[r6rs-discuss] [Formal] eliminate library export immutability loophole

[AndrevanTonder]

On Sun, 11 Mar 2007, R. Kent Dybvig wrote:

> Okay, here's one example:
>
>  (library (L1)
>    (export y get-y set-y!)
>    (import (r6rs))
>    (define x (call/cc (lambda (k) (list 0 k values))))
>    (define y (car x))
>    (define z ((caddr x)))
>    (define get-y (lambda () y))
>    (define set-y!
>      (lambda (v)
>        (call/cc (lambda (k) ((cadr x) (list v (cadr x) k)))))))

I think there is an error.  Here is a working version:

    (library (L1)
      (export y get-y set-y!)
      (import (r6rs))
      (define x (call/cc (lambda (k) (list 0 k values))))
      (define y (car x))
      (define z ((caddr x) #f))     ; modified line
      (define get-y (lambda () y))
      (define set-y!
        (lambda (v)
          (call/cc (lambda (k) ((cadr x) (list v (cadr x) k)))))))

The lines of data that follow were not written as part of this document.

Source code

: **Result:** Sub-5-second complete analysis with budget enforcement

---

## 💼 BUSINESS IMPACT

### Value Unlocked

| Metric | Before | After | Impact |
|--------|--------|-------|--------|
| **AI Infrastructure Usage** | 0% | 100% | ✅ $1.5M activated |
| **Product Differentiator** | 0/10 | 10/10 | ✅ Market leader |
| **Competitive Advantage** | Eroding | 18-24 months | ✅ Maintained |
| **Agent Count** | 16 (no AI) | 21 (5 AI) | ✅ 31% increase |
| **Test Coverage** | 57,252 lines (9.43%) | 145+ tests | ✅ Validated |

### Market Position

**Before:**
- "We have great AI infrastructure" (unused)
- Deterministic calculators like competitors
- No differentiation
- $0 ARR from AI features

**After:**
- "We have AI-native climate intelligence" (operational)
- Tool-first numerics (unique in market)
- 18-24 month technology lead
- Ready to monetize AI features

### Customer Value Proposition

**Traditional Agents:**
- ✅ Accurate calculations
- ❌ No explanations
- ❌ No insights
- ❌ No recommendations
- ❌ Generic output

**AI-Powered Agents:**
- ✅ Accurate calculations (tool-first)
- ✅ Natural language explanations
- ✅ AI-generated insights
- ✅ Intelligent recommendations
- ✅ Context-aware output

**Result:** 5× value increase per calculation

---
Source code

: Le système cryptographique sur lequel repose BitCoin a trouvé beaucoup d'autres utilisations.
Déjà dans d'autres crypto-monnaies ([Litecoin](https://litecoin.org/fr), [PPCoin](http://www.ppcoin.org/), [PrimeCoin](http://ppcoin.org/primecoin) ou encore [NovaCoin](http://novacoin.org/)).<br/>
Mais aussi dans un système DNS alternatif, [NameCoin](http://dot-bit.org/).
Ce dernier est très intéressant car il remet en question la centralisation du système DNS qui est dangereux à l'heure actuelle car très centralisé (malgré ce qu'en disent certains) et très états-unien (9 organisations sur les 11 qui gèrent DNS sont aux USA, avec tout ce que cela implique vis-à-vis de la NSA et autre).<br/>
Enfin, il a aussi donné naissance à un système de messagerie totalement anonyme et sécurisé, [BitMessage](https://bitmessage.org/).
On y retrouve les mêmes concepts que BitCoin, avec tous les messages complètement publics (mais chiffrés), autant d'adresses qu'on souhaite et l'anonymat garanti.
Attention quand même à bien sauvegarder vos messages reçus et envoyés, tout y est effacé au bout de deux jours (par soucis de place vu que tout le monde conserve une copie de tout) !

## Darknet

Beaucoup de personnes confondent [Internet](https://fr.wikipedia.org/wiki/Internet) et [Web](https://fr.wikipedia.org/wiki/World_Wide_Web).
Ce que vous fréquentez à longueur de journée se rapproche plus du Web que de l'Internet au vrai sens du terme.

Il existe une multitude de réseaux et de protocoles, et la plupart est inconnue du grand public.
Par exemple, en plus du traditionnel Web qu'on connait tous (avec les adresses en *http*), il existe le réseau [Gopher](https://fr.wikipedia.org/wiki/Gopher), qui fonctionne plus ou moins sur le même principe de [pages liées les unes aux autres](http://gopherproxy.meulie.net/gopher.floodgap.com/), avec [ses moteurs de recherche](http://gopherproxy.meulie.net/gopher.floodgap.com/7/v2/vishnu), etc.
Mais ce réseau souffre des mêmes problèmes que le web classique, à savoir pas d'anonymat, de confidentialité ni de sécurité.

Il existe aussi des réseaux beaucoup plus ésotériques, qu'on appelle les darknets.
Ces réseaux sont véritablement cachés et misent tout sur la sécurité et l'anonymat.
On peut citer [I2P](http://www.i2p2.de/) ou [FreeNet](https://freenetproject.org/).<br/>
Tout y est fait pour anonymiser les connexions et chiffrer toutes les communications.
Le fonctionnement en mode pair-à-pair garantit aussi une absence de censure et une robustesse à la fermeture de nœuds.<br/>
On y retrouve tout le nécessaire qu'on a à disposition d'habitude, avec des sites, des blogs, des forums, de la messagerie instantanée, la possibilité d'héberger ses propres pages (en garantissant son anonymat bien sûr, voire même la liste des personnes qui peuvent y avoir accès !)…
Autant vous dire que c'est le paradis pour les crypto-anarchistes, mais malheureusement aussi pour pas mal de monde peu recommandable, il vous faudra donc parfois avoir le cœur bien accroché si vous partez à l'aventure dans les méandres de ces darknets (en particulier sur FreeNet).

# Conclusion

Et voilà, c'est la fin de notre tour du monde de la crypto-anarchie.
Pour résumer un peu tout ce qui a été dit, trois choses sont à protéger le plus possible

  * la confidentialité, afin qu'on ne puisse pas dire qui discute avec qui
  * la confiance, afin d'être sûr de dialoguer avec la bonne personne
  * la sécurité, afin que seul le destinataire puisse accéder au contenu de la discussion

> By my reading of the current library description, the program:
>
>  (import (r6rs) (L1))
>  (write (list y (get-y))) (newline)
>  (set-y! 3)
>  (write (list y (get-y))) (newline)
>
> prints
>
>  (0 0)
>  (0 3)

I get the following, which I think is also consistent with the current 
specification:

   (0 0)
   (3 3)

This happens if exported variables are translated to shared r5rs toplevel 
globals, which is a possible implementation of the shared semantics.

Andre